Rus kütüphanesinde Türk zenginliği
Osmanlı döneminden günümüze Türk edebiyatının nadide kitapları, Rusya Devlet Kütüphanesi Doğu Medeniyetleri Merkezi'ndeki Türkiye koleksiyonunda bulunuyor.
Rusya Devlet Kütüphanesi, Türk edebiyatının ilk ve nadide eserleri olma niteliği taşıyan kitapların zenginliğiyle dikkat çekiyor.
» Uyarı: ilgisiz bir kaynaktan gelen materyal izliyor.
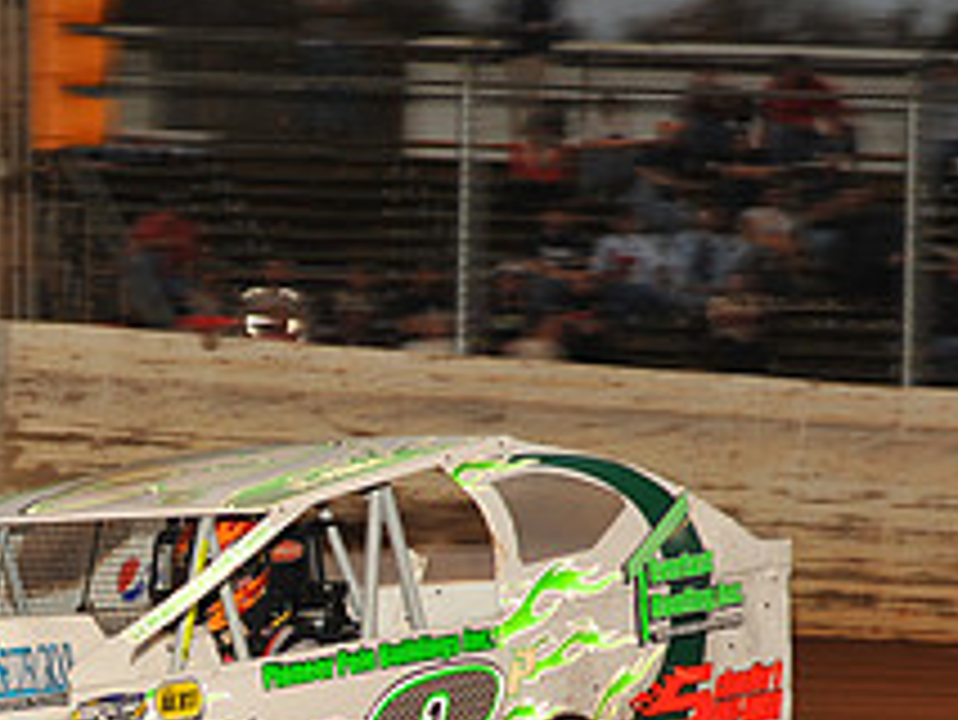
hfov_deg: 10.7
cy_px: 729
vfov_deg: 8.1
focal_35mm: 183
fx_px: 5067
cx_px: 67
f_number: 7.1
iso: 800
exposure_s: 1/320
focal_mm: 70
Osmanlı ve Cumhuriyet dönemindeki üst düzey yöneticilerin imzalarının ve notlarının görüldüğü bazı tarihi olaylara ilişkin belgeler de koleksiyonun parçaları arasında yer alıyor.
Kütüphanenin Doğu Medeniyetleri Merkezindeki Türkiye koleksiyonunun tarihi, kütüphanenin kurulduğu 1828 yılına dayanıyor. Türk yetkililerin Rusya'ya hediye ettiği ve aralarında Osmanlı Dönemi'nde basılan ilk 17 kitaptan 16'sı bulunuyor.
Kütüphanenin en zengin bölümlerinden biri olan Türkiye koleksiyonunda şu anda 15 bin kitap, 17 bin 500 dergi ile 10 yıllık gazetelerin arşivi yer alıyor.
Rusya Devlet Kütüphanesi'nin koleksiyonunda 1729 yılında İbrahim Müteferrika tarafından sadece bin adet basılan ilk kitap da bulunuyor. Bu, İsmail el-Cevheri’nin 10. yüzyılda yazdığı ve 16. yüzyılda "Vankulu" ismiyle tanınan Müderris Mehmed bin Mustafa el Vani tarafından Türkçeye çevrilmiş iki cilt şeklindeki "Kitab-ı Lügat-ı Vankulu" eseridir. İlk basılı kitap olmanın yanı sıra, basıldığı dönemde büyük ilgi gören ve hızlıca satılan eser, döneminin eğitimli kişileri tarafından başucu kitabı olarak rağbet görmüştü.
Kütüphanedeki bir başka nadide kitap ise Müslüman ülkede yayınlanan ilk resimli kitap özelliğini taşıyan ve Emir Muhammed bin Hasan-ül Mes’udi’nin yazdığı "Tarih-i Hind-i Garbi" kitabıdır. Dinde resmedilmesi yasak olmasına rağmen, insan ve hayvan resimleriyle süslenen bu kitabı İbrahim Müteferrika'nın o dönemde nasıl yayınlayabildiği halen sır niteliği taşıyor.
Katip Çelebi'nin "Cihannüma" eseri de koleksiyonun önemli parçalarından birini oluşturuyor. Kitabın orijinal baskısında hiçbir resim bulunmamasına karşın, Rusya İmparatorluğuna hediye edilen kitapta elle çizilmiş çok sayıda resim ve harita bulunuyor.
Doğu Medeniyetleri Merkezi, günümüzde Türkiye Kültür Bakanlığı ve Türkiye'nin Moskova Büyükelçiliği ile işbirliği yaparak kitap koleksiyonunu daha da zenginleştiriyor.